Jupiter, the fifth and largest in our Solar System is comprised mostly of helium and hydrogen. Since these elements are the very same stuff that we would find in the Sun as in other stars, many people often wonder why this planet is not classified as such. The explanation for this is simple; Jupiter is not big enough to be one.

Needless to say, for it to be considered a star, the planet would have to be 60 times larger than its actual size in order for it to generate enough gravitation force to initiate nuclear fusion. The heat and light that the planet generates comes from the heat that it has generated and compressed over time.
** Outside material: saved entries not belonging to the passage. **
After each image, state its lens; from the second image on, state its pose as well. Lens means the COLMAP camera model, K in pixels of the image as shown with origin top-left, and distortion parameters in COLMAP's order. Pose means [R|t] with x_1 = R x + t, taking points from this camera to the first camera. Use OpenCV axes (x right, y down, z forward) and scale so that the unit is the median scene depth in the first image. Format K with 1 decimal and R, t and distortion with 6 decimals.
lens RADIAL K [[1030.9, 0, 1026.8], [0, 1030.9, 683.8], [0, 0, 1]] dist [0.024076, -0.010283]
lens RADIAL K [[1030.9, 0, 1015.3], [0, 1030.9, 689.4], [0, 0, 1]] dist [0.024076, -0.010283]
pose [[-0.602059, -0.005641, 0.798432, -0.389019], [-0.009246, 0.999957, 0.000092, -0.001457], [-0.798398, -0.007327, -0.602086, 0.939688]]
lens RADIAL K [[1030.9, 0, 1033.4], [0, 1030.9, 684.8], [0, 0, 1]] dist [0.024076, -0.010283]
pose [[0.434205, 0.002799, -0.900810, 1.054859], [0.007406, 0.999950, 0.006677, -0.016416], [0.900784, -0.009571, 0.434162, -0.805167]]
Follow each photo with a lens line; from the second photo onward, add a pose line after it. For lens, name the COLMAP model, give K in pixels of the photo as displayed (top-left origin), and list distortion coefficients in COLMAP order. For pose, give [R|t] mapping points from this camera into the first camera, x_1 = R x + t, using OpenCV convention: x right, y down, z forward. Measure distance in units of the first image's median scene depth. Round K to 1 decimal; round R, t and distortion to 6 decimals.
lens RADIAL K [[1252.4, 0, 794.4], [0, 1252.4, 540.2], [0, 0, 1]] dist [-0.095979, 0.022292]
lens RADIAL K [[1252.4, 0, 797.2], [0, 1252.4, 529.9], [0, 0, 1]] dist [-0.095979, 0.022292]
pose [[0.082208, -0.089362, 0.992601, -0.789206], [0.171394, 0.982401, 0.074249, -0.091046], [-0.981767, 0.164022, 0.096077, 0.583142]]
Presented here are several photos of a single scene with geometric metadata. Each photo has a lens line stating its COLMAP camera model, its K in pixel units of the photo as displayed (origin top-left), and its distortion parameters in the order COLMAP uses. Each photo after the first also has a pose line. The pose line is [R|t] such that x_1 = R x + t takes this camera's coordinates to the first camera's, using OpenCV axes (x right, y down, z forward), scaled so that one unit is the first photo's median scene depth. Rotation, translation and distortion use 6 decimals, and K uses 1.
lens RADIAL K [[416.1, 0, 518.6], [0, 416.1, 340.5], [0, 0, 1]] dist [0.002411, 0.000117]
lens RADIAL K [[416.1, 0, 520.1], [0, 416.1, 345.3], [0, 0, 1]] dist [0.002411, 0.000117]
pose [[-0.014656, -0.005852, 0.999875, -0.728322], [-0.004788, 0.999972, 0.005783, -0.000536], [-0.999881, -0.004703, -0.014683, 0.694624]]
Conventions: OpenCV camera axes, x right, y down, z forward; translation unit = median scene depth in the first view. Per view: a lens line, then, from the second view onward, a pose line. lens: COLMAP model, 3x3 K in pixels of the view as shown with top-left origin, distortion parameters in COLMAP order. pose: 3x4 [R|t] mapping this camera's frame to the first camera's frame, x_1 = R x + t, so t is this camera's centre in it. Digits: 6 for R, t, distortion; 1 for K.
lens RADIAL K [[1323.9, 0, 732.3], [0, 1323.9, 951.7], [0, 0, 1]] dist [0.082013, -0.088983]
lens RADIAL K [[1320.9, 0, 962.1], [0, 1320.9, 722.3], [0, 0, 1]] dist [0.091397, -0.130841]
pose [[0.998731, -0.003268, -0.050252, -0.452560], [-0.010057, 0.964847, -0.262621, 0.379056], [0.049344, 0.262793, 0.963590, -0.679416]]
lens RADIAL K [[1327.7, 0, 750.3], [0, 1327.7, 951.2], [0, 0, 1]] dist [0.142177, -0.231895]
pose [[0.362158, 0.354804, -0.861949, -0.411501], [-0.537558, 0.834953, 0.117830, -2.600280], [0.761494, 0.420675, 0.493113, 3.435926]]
As for the planet’s composition, besides the aforementioned gases, one would also be able to find ammonia, water and methane mixed in. Underneath this layer of gases would be a layer of liquid nitrogen and right below that would be a mixture of both liquid and metallic hydrogen. This liquid nitrogen was produced by the staggering pressure generated by Jupiter itself. The planet’s inner core is comprised of iron and rock.

Jupiter is one of the four gas giants in our Solar System. They are referred to as such because of the fact that they are not primarily composed of solid materials. These gas giants are also often referred to as the Jovian Planets. They differ from other Terrestrial planets because they do not have a definite surface but instead have layer upon layer of materials that become progressively denser as your go further down.